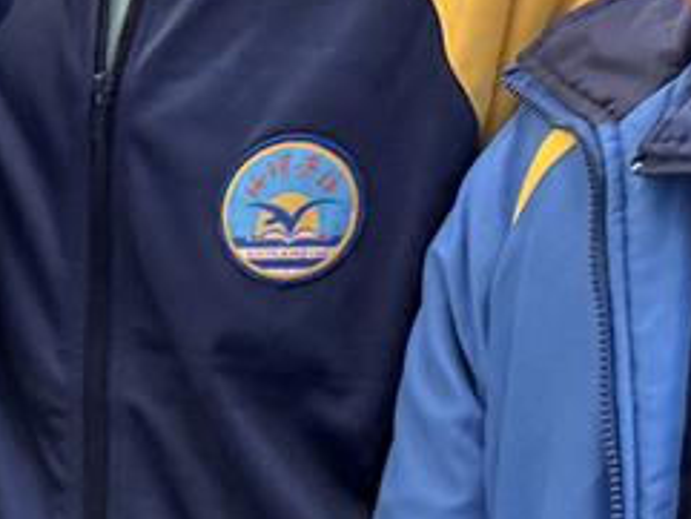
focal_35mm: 170
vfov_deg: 8.5
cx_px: -657
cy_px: 856
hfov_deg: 10.7
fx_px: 3395
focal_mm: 6.76
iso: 125
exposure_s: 1/121
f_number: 1.78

■ ■ ■

Reproduce the entries above exactly. Do not include the images.

> OUTPUT FOR THIS TASK
focal_35mm: 170
vfov_deg: 8.5
cx_px: -657
cy_px: 856
hfov_deg: 10.7
fx_px: 3395
focal_mm: 6.76
iso: 125
exposure_s: 1/121
f_number: 1.78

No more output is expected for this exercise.